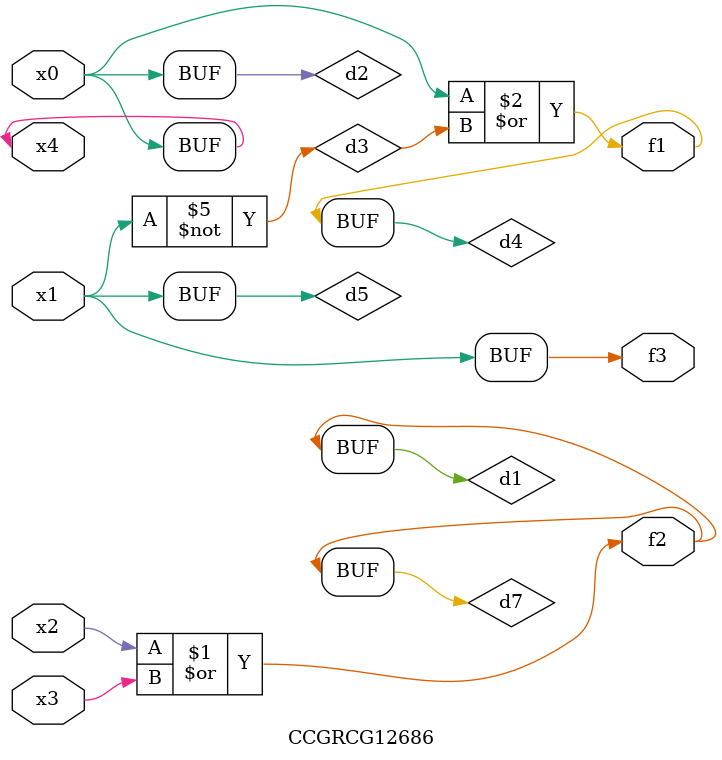
<source format=v>
module CCGRCG12686(
	input x0, x1, x2, x3, x4,
	output f1, f2, f3
);

	wire d1, d2, d3, d4, d5, d6, d7;

	or (d1, x2, x3);
	buf (d2, x0, x4);
	not (d3, x1);
	or (d4, d2, d3);
	not (d5, d3);
	nand (d6, d1, d3);
	or (d7, d1);
	assign f1 = d4;
	assign f2 = d7;
	assign f3 = d5;
endmodule

</source>
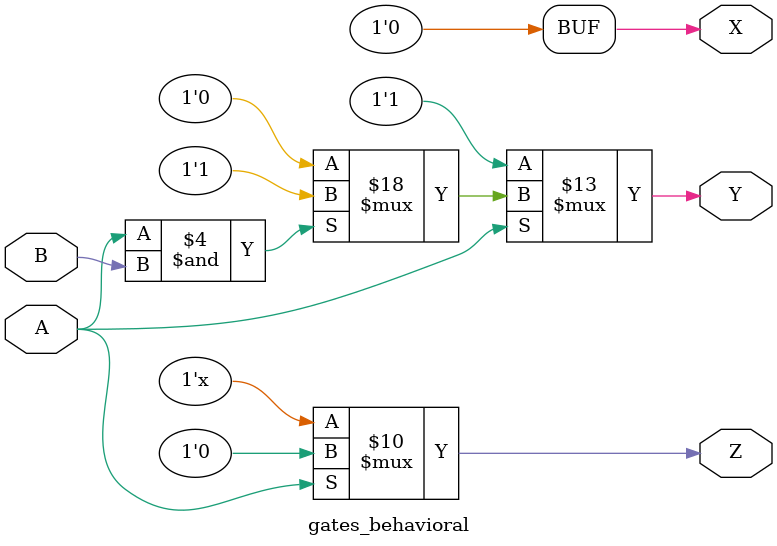
<source format=v>
`timescale 1ns / 1ps
module gates_behavioral(output reg Y,X,Z, input A, B);
always @ (A or B) begin
    if (A == 1'b1 & B == 1'b1) begin
        Y = 1'b1;
    end
    else 
        Y = 1'b0; 
		  
    if (A == 1'b0 & B == 1'b0) begin
        X = 1'b0;
    end
    else 
        X = 1'b0;
		  
    if (A == 1'b1) begin
        Z = 1'b0;
    end
    else 
        Y = 1'b1; 
end 		  
endmodule

</source>
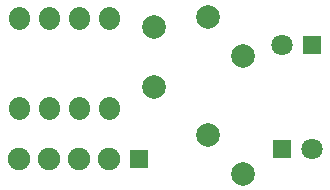
<source format=gbl>
G04 Layer: BottomLayer*
G04 EasyEDA v6.4.19.4, 2021-06-18T20:22:14+05:30*
G04 545d4b8ce55c4096bfffc31d6a5384ca,10*
G04 Gerber Generator version 0.2*
G04 Scale: 100 percent, Rotated: No, Reflected: No *
G04 Dimensions in millimeters *
G04 leading zeros omitted , absolute positions ,4 integer and 5 decimal *
%FSLAX45Y45*%
%MOMM*%

%ADD12R,1.5748X1.5748*%
%ADD13C,1.8000*%
%ADD14C,2.0000*%
%ADD15C,1.9000*%

%LPD*%
D12*
G01*
X3454400Y4483100D03*
D13*
G01*
X3200400Y4483100D03*
D12*
G01*
X3200400Y3606800D03*
D13*
G01*
X3454400Y3606800D03*
D14*
G01*
X2870200Y4394200D03*
G01*
X2870200Y3394202D03*
G01*
X2578100Y4724400D03*
G01*
X2578100Y3724402D03*
D15*
G01*
X977900Y3517900D03*
G01*
X1231900Y3517900D03*
G01*
X1485900Y3517900D03*
G01*
X1739900Y3517900D03*
D12*
G01*
X1993900Y3517900D03*
D14*
G01*
X2120900Y4635500D03*
G01*
X2120900Y4127500D03*
D13*
X1739900Y4701700D02*
G01*
X1739900Y4721699D01*
X1485900Y4701700D02*
G01*
X1485900Y4721699D01*
X1231900Y4701700D02*
G01*
X1231900Y4721699D01*
X977900Y4701700D02*
G01*
X977900Y4721699D01*
X1739900Y3939700D02*
G01*
X1739900Y3959699D01*
X1485900Y3939700D02*
G01*
X1485900Y3959699D01*
X1231900Y3939700D02*
G01*
X1231900Y3959699D01*
X977900Y3939700D02*
G01*
X977900Y3959699D01*
M02*

</source>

= = = = = = =

- [EXERCISE DETAILS] Set the records down again exactly as given, and leave the pictures out.

- [YOUR SOLUTION]
<source format=v>
module CCGRCG12686(
	input x0, x1, x2, x3, x4,
	output f1, f2, f3
);

	wire d1, d2, d3, d4, d5, d6, d7;

	or (d1, x2, x3);
	buf (d2, x0, x4);
	not (d3, x1);
	or (d4, d2, d3);
	not (d5, d3);
	nand (d6, d1, d3);
	or (d7, d1);
	assign f1 = d4;
	assign f2 = d7;
	assign f3 = d5;
endmodule

</source>
<source format=v>
`timescale 1ns / 1ps
module gates_behavioral(output reg Y,X,Z, input A, B);
always @ (A or B) begin
    if (A == 1'b1 & B == 1'b1) begin
        Y = 1'b1;
    end
    else 
        Y = 1'b0; 
		  
    if (A == 1'b0 & B == 1'b0) begin
        X = 1'b0;
    end
    else 
        X = 1'b0;
		  
    if (A == 1'b1) begin
        Z = 1'b0;
    end
    else 
        Y = 1'b1; 
end 		  
endmodule

</source>
<source format=gbl>
G04 Layer: BottomLayer*
G04 EasyEDA v6.4.19.4, 2021-06-18T20:22:14+05:30*
G04 545d4b8ce55c4096bfffc31d6a5384ca,10*
G04 Gerber Generator version 0.2*
G04 Scale: 100 percent, Rotated: No, Reflected: No *
G04 Dimensions in millimeters *
G04 leading zeros omitted , absolute positions ,4 integer and 5 decimal *
%FSLAX45Y45*%
%MOMM*%

%ADD12R,1.5748X1.5748*%
%ADD13C,1.8000*%
%ADD14C,2.0000*%
%ADD15C,1.9000*%

%LPD*%
D12*
G01*
X3454400Y4483100D03*
D13*
G01*
X3200400Y4483100D03*
D12*
G01*
X3200400Y3606800D03*
D13*
G01*
X3454400Y3606800D03*
D14*
G01*
X2870200Y4394200D03*
G01*
X2870200Y3394202D03*
G01*
X2578100Y4724400D03*
G01*
X2578100Y3724402D03*
D15*
G01*
X977900Y3517900D03*
G01*
X1231900Y3517900D03*
G01*
X1485900Y3517900D03*
G01*
X1739900Y3517900D03*
D12*
G01*
X1993900Y3517900D03*
D14*
G01*
X2120900Y4635500D03*
G01*
X2120900Y4127500D03*
D13*
X1739900Y4701700D02*
G01*
X1739900Y4721699D01*
X1485900Y4701700D02*
G01*
X1485900Y4721699D01*
X1231900Y4701700D02*
G01*
X1231900Y4721699D01*
X977900Y4701700D02*
G01*
X977900Y4721699D01*
X1739900Y3939700D02*
G01*
X1739900Y3959699D01*
X1485900Y3939700D02*
G01*
X1485900Y3959699D01*
X1231900Y3939700D02*
G01*
X1231900Y3959699D01*
X977900Y3939700D02*
G01*
X977900Y3959699D01*
M02*

</source>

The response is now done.